#### WORK ORDER 1:
Answer these questions about the thread on adding malt extract:
(a) About how much "light dry malt" do some recipes add to the must?
(b) What does sour_grapes ask the original poster?
(c) In which fruit is the next use of ELDME planned?
#### WORK ORDER 2:
From the thread on adding malt extract, extract everything from "Some of the" down to "sour_grapes (Nov 13, 2014)".
#### WORK ORDER 3:
In the thread on adding malt extract, why is extra light dried malt extract recommended over a darker extract?
SELECTED EXCERPT START
# Adding Malt Extract?



## gtberg (Nov 13, 2014)

Some of the recipes call for adding about a cup of "light dry malt" to the must. I'm trying one of these recipes, and can't figure out why the malt is added to it and what it does. I've not been able to find any information on that in my research. Who knows about this?


----------



## sour_grapes (Nov 13, 2014)

I am no help, but I gotta ask -- What kind of beverage are you making?


----------



## WVMountaineerJack (Nov 13, 2014)

You should probably be using extra light dried malt extract, it adds a lot of body and a little bit of fermentables. You want to boost the body and thickness of things like dessert style or fake ports. It also works in something that is generally light in body such as a strawberry. The ELDME adds very little flavor, using a darker extract starts to add flavor and can make your wine start to taste like beer. Our next ELDME is going to be in a cider, really want to see what it can do in apple cider. WVMJ


----------



## BernardSmith (Nov 13, 2014)
SELECTED EXCERPT END
STORED DATA START
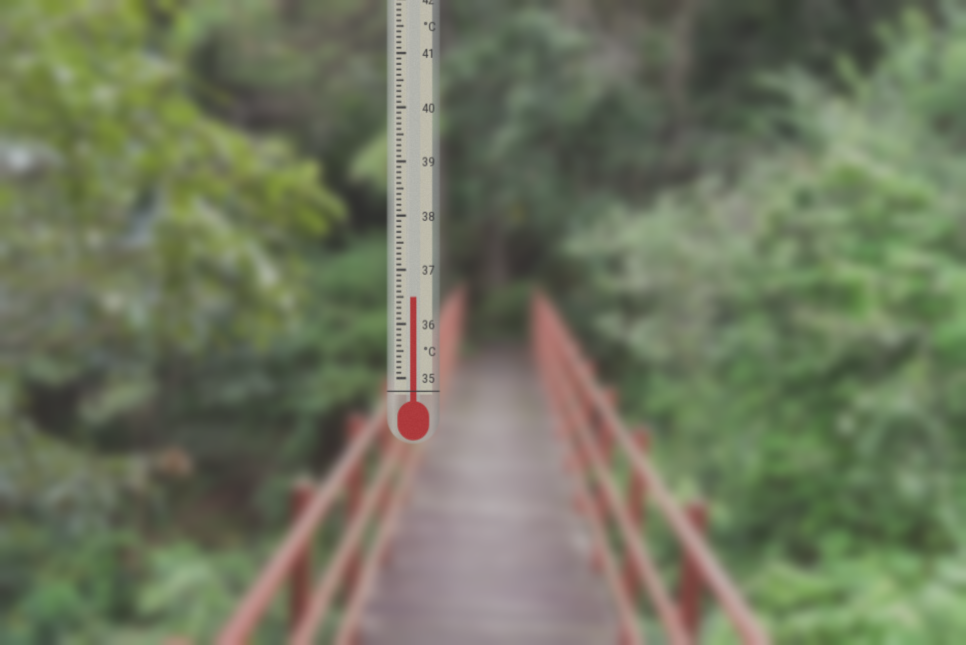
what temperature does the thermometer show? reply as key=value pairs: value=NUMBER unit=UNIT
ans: value=36.5 unit=°C
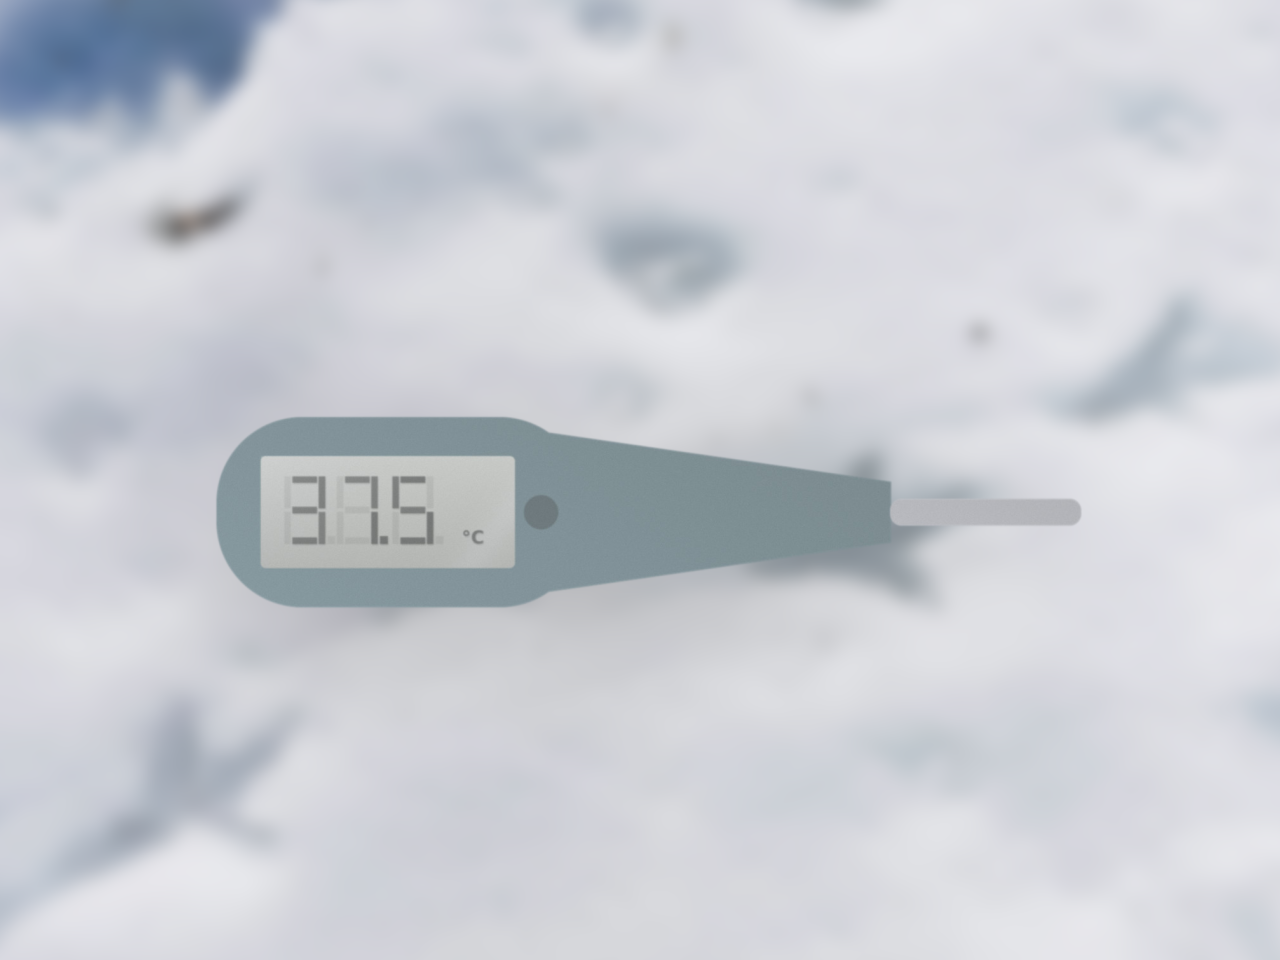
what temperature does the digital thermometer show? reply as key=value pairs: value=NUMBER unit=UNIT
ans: value=37.5 unit=°C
STORED DATA END
#### EXERCISE OUTPUT 1:
(a) About a cup.
(b) What kind of beverage the poster is making.
(c) Apple cider.

#### EXERCISE OUTPUT 2:
Some of the recipes call for adding about a cup of "light dry malt" to the must. I'm trying one of these recipes, and can't figure out why the malt is added to it and what it does. I've not been able to find any information on that in my research. Who knows about this?


----------



## sour_grapes (Nov 13, 2014)

#### EXERCISE OUTPUT 3:
Extra light dried malt extract adds very little flavor. A darker extract starts to add flavor and can make the wine start to taste like beer.